Monday, January 11, 2010

San Martin de los Andes and lots of fish!....


Bariloche was a city stretched out around a great lake of about $30,000 population. It's grown fast and furiously with tourism.  Our next stop, San Martin de los Andes, is a bit smaller, is a tourist town too, but sure felt better to me.... it still felt like a town, with different neighborhoods..better laid out, with the town folks putting restirctions on high raises etc.   It's a town with lots of roses and gardens and stone and timber houses, and all the food we had seemed to have more care taken in preparation.... again lots of wild game and berries and great locally brewed beer...



this was just too much like Oregon, no?  but there is far more variety in trees and plants due to long hard winters and less chance of one species taking over (like the variety you see in Northern Alaska). This house was right across the street from our old classic hotel, Hotel Tourismo, $30 dollars a night with breakfast.


We signed up to go fishing with these two brothers (pic below,http://www.caleufutrip.com.ar/ )  in the Lanin National Park....about an hours drive from San Martin de los Andes.  This is the volcano in the park, taller than Mt. Hood. 


yeah, well this is one of about forty fish caught.  rainbow, brook and german brown.  we were in a 12 foot pontoon boat and it was blowing a little much for heading to the middle for deep down trophy browns.  trolling the shallows - with great huge wet fly streamers -  was great. we pulled over in wind protscted coves and were equally succesful with dry stuff.  nobody goes to this lake. There are 50 lakes and 50 miles of stream within a half hour of the city, so, why drive far?


On our drive to the park, I saw my first authentic gauchos at work.....  4 or 5 batches of cowboys and maybe 200 head movin´on up tp the high ground summer grazing.


...just another regular fish.  our guide fishes some very southern argentine streams that empty through chile into the pacific with his dreams on the really big chinook.  felt bad about not having some show off photos.

Dave was in heaven.  jamye still caught more fish




da lake, looking towards chile, yes it´s summer and cold.

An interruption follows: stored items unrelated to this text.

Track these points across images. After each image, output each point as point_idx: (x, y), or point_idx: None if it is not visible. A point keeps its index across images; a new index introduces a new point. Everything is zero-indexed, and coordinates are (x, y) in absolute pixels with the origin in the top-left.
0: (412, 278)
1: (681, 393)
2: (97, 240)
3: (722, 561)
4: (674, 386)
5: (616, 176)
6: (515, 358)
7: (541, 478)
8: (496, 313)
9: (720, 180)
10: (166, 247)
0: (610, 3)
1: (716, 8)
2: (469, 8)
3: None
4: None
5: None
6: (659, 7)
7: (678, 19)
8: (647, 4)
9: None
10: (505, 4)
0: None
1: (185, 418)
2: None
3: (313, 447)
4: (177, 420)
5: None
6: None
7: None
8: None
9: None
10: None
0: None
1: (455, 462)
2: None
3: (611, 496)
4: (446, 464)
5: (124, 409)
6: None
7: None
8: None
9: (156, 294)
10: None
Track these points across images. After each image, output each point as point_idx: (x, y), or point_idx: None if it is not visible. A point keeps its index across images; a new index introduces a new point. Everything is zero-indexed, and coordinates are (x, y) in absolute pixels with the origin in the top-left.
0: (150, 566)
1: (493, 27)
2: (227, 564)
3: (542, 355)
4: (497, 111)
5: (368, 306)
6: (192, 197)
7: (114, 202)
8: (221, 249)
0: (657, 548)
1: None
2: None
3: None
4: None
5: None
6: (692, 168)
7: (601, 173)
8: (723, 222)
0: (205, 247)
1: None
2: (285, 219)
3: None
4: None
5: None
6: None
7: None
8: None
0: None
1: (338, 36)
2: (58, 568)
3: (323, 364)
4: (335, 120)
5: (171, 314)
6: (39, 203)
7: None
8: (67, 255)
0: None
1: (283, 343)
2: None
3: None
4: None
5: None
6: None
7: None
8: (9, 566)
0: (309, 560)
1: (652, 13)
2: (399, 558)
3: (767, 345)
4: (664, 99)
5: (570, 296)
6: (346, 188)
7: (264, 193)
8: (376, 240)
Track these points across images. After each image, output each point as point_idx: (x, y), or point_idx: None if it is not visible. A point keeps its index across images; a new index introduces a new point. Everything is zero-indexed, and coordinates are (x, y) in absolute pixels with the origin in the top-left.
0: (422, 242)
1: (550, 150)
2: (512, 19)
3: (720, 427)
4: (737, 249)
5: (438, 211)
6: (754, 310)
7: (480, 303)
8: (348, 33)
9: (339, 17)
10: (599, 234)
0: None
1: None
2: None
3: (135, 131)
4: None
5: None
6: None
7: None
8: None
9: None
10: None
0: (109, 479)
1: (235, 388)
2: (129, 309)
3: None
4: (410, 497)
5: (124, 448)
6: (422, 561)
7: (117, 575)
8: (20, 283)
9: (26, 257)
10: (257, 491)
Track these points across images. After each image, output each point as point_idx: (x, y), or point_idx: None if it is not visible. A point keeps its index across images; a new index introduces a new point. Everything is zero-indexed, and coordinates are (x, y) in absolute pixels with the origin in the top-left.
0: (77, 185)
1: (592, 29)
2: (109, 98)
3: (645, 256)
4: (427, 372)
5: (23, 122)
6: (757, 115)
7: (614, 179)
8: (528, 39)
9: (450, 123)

art is maybe best when it´s fun. 

 

so, this is the red deer of south america, of course, a life size likeness, but seems to me to be a smaller elk.  saw some huge racks on retaurant walls.  it is also available in restaurants.  some are farm raised, some hunters with special licensing shoot, process and sell to restaurants.  same with the wild boar.  and is that a great taste treat.  on the way to the south coast for, hopefully, giant prawns and langostinos caught the same day.

Saturday, January 2, 2010

Bariloche and San Martin de los Andes... Lake Tahoe like area of Argentina?


Last week  I got sidetracked with the amazing scenery on our bus trip from the Atlantic coast to the Andes and the Lakes District.  We stayed in Bariloche in a small cabin  for 6 days, then another amazing bus ride and 6 more days, including Christmas, in San Martin de los Andes.  Down the hill from our cabin in Bariloche was the lake and the highway, with a bus running every 20 minutes. This year's weather has had everyone baffled, as instead of mild summer days, we had torrential rains, grand wind storms , followed by sun... all in an hour or two....
(Dave's words in italics)         
this place is kind of lincoln city, pretty dressy, lots of rentals, lots of things for tourists to spend on, pretty spendy.  gorgeous mountains and forests and huge deep lakes.  like the high cascades except our trees are bigger and our mountains are but speed bumps along side the andes.  but, moving on.


downtown bariloche, sidewalk table, 90% tourists.  that doesn't mean foreigners but people from buenos aires taking their drawn out summer break in the mountains.  like i intimated, good stuff ( the food ), very dressy, and a bit more expensive than it warrants.  hell with it, we're vacationing too.

the classiest buildings in the city, real stone, real log construction are all government spots.  the fancy hotels, restaurants etc. have the look without the constructivist detail and necessary skilled dudes.  this government takes care of itself first!

the tiny cabin at the very top middle right below the ridge line was our place.  little fridge, two burner gas cooker with one cubic foot oven and a view that most people would try to buy immediately.  300 feet sbove the lake, another 500 feet to snow level ( this was, after all, the first day of summer ) and about 20 kilometers from the city center. - the bus comes by every 20 min.,  two kilometers in each direction encompasses maybe a dozen restaurants.  all for us, the bloody tourist life blood of this naturally brilliant place.





next stop, san martin de los andes, christmas eve.  a capella quartet, really excellento, performing christmas tunes in the street.  german, italian,  english, spanish - all that they sang was in the language in which it was writ, terrific.  we are on the terrace of an ok restaurant across the street and the music turned the meal into a very special treat.  the day after next, we go fishing at the foot of a volcano, but more about that later.    


And here was our best holiday meal ...it knocked my socks off.... everything beautifully done that this region is famous for... roasted wild boar and  patagonia lamb.. subtle yet rich sauces, fantastic.